[Provided information]

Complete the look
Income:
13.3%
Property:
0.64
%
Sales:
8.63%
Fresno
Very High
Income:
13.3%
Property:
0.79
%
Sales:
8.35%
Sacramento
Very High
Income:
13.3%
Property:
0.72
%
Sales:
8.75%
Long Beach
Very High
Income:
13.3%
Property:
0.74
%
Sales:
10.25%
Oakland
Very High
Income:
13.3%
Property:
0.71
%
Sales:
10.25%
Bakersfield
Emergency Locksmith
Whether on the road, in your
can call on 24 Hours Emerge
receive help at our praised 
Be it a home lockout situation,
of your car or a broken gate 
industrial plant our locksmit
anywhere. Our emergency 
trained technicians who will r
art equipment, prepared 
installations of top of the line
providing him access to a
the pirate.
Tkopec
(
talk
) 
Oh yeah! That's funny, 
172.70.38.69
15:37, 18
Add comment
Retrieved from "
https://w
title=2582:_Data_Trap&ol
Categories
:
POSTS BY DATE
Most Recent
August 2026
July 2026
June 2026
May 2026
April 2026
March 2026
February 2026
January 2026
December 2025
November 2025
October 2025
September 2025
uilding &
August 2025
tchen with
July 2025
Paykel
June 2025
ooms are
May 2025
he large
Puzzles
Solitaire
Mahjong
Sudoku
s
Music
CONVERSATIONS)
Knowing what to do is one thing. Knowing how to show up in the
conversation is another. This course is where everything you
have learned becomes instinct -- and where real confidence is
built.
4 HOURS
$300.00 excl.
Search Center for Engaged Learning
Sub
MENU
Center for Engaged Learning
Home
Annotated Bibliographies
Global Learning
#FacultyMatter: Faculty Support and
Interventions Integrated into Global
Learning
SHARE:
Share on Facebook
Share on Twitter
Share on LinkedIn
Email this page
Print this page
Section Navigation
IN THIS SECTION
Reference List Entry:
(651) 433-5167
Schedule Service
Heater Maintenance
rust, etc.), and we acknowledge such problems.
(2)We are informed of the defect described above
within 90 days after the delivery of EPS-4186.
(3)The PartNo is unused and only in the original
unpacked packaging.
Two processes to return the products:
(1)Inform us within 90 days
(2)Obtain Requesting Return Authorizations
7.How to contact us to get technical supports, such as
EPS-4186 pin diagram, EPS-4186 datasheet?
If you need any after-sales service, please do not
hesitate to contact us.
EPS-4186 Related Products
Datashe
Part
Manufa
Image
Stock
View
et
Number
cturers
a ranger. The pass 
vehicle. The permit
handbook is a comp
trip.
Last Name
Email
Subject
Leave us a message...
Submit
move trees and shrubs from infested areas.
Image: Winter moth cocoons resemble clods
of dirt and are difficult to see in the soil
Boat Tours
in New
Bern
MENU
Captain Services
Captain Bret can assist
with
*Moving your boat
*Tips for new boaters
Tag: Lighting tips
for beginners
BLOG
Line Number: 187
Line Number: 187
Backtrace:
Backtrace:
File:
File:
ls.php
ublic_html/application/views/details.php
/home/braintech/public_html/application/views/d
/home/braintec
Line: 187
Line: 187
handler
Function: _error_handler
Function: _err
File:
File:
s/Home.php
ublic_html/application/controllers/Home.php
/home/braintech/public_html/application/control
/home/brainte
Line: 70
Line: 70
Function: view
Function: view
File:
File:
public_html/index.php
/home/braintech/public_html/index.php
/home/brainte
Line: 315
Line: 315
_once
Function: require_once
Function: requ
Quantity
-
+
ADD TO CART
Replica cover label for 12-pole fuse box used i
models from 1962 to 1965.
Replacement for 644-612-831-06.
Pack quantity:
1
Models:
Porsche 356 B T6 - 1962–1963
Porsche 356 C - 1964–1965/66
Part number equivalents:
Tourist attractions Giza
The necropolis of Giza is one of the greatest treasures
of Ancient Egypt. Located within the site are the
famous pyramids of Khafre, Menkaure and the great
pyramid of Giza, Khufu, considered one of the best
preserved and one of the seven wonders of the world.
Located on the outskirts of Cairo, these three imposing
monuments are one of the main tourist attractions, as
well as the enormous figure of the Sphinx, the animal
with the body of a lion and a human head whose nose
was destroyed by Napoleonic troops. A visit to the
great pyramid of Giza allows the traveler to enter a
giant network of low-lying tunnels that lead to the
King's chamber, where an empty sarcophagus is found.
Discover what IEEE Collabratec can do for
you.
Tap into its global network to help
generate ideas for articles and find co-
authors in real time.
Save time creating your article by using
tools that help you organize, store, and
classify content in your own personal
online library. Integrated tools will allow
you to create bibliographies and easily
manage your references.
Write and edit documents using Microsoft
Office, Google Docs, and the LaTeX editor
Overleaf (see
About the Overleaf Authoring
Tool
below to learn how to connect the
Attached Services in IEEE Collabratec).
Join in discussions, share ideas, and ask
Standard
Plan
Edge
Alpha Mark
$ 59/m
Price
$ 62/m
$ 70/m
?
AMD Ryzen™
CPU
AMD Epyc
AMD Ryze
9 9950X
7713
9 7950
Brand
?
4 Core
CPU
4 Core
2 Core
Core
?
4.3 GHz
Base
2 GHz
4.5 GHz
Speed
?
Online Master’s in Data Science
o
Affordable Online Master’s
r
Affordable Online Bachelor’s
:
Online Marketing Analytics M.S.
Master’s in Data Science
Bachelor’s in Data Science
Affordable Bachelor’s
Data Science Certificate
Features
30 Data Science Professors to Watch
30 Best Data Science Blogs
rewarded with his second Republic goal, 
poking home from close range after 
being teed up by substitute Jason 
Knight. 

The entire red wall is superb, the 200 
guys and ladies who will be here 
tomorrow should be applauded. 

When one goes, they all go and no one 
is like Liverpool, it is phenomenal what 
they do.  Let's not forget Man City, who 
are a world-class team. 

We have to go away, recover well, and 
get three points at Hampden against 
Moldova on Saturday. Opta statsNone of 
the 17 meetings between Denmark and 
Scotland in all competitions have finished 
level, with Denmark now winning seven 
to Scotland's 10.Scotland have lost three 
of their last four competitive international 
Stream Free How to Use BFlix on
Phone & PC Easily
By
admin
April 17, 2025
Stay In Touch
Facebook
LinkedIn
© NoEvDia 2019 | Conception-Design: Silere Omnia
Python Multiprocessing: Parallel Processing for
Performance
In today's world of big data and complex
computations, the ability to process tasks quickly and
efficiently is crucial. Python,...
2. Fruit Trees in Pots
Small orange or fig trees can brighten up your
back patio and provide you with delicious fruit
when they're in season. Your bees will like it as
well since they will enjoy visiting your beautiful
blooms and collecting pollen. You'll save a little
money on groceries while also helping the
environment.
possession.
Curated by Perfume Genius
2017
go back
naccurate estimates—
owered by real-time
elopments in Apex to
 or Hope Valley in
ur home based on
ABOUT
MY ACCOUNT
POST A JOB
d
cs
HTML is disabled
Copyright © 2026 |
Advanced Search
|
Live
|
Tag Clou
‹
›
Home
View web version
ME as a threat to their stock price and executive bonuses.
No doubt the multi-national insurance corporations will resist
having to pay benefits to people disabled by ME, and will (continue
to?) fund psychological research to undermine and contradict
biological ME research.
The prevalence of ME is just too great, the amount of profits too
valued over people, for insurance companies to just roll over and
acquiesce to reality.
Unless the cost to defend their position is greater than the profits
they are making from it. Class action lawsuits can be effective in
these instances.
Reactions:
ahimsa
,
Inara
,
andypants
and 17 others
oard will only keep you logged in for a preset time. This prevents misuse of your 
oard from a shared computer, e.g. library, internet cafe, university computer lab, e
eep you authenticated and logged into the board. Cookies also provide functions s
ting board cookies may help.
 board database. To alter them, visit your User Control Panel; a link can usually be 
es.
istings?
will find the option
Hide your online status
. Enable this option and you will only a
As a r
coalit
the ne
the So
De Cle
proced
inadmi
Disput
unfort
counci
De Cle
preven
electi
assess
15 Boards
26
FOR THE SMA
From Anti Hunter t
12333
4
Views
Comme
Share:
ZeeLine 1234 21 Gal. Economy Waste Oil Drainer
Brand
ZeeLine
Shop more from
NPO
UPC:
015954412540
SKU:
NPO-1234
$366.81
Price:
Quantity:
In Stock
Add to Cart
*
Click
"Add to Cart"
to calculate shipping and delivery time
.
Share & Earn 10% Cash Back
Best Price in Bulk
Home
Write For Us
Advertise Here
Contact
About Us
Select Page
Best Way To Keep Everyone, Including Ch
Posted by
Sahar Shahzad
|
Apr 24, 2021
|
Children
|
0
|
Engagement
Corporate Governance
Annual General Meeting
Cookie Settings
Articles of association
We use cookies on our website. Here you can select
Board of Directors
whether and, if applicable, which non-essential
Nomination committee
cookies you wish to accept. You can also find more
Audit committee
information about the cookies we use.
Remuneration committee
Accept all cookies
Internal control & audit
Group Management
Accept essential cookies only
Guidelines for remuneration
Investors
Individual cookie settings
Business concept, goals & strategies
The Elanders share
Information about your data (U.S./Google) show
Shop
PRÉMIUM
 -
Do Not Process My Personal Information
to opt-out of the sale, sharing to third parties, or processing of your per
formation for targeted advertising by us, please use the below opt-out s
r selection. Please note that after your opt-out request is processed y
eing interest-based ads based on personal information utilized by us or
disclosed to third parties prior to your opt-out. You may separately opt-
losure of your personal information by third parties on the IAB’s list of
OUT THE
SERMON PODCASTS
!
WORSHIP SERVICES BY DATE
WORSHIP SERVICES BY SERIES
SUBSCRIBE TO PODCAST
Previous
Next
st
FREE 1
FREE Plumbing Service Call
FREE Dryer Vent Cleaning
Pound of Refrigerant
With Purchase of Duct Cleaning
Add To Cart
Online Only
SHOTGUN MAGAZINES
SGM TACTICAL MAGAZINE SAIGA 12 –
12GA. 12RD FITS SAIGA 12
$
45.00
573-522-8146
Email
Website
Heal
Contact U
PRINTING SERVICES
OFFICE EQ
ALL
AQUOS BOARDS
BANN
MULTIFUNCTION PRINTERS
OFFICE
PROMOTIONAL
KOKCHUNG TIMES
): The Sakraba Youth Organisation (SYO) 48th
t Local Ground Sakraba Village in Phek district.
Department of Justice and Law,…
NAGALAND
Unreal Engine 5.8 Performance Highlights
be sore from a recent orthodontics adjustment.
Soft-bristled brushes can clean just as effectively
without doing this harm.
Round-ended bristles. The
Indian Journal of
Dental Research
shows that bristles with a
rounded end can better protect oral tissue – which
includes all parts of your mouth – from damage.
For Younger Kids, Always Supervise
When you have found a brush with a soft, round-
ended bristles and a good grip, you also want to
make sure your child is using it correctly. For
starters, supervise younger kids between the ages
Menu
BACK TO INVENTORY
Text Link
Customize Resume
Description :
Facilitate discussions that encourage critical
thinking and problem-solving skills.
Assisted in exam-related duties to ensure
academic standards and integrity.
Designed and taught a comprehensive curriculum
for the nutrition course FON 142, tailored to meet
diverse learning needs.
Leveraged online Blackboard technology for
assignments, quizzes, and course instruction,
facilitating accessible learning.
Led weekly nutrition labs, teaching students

[/Provided information]

From the data above, determine how many lines hold "found", and write only the number.

2